Shelley transforms these abstract structures into lived experience.
Victor Frankenstein becomes the embodiment of patriarchal authority—not because he governs a household, but because he believes creation itself should belong exclusively to men.
Science as an Instrument of Patriarchal Control
The laboratory in Frankenstein is not merely a scientific space.
It is a political one.
Victor’s experiment symbolically invades and replaces the female body. His scientific ambition transforms nature into something passive, controllable, and exploitable—a resource to be mastered rather than respected.
Shelley exposes how technological progress, when divorced from ethical responsibility, can become another language of domination.
Victor does not seek partnership with nature.
He seeks ownership over it.
The nightmare he experiences immediately after animating the Creature becomes psychologically revealing. His triumph instantly collapses into horror because his attempt to seize reproductive authority has violated the natural balance of human existence. Creation without care produces only destruction.
Erasing Women from Creation
Perhaps the most disturbing pattern in Frankenstein is not who survives, but who is systematically excluded.
Victor creates only a male creature.
When the Creature demands a female companion, Victor destroys her before she can even exist.
The novel’s primary narrators—Victor, the Creature, and Robert Walton—are all men. Henry Clerval occupies the position of Victor’s closest intellectual companion. Women, meanwhile, are reduced to silent observers, sacrificial victims, or absent figures whose voices rarely shape the narrative.
This is not accidental.
Shelley constructs a world where male ambition repeatedly attempts to eliminate female agency, particularly in reproduction. Every attempt to erase women from creation results in death, isolation, and irreversible loss.
The destruction of the unfinished female creature is especially symbolic. Victor fears she may possess desires, choices, and autonomy beyond his control. Rather than allow an independent female existence, he annihilates her before she is born.
The act becomes one of the novel’s clearest expressions of patriarchal anxiety.
The Real Monster
Popular culture has long identified Frankenstein’s Creature as the monster.
Mary Shelley asks us to look elsewhere.
The novel suggests that monstrosity does not emerge from stitched flesh or unnatural birth. It emerges from a worldview that values domination over empathy, possession over partnership, and masculine authority over shared humanity.
Victor’s tragedy lies not in scientific curiosity but in his refusal to accept responsibility for the life he creates. His desire to replace women in the act of creation ultimately leaves him incapable of performing the nurturing role traditionally associated with parenthood.

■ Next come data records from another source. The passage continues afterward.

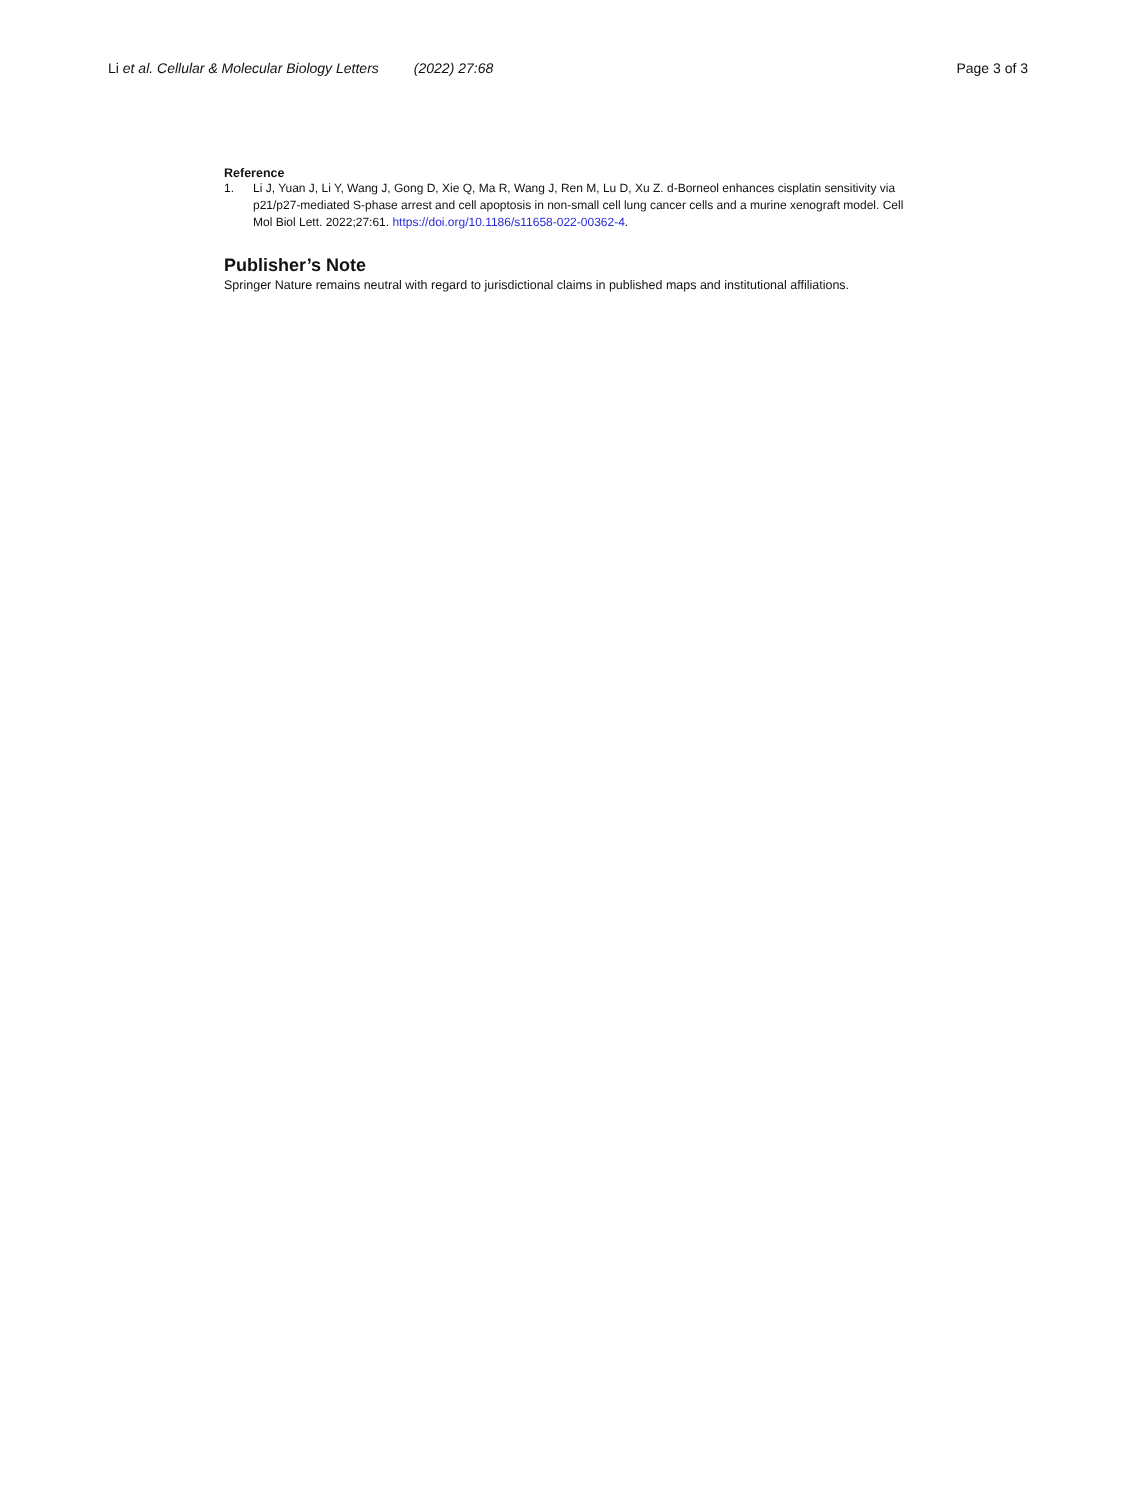Li et al. Cellular & Molecular Biology Letters (2022) 27:68
Page 3 of 3
Reference
1. Li J, Yuan J, Li Y, Wang J, Gong D, Xie Q, Ma R, Wang J, Ren M, Lu D, Xu Z. d-Borneol enhances cisplatin sensitivity via p21/p27-mediated S-phase arrest and cell apoptosis in non-small cell lung cancer cells and a murine xenograft model. Cell Mol Biol Lett. 2022;27:61. https://doi.org/10.1186/s11658-022-00362-4.
Publisher’s Note
Springer Nature remains neutral with regard to jurisdictional claims in published maps and institutional affiliations.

He wants the power of creation without the labour of care.
That contradiction destroys everyone around him.
Why Frankenstein Still Matters
Two centuries after its publication, Frankenstein remains astonishingly contemporary.
As debates surrounding biotechnology, artificial intelligence, reproductive technologies, and genetic engineering continue to evolve, Shelley’s novel asks an enduring question: Who has the right to create life, and what happens when creation becomes an expression of power rather than responsibility?
Its answer is profoundly feminist.
The greatest horror is not scientific innovation itself. It is the patriarchal desire to monopolize creation, silence female agency, and mistake control for progress.
The Creature may be assembled from dead bodies, but the true monster is a system that believes life can flourish after erasing the women who have always made it possible.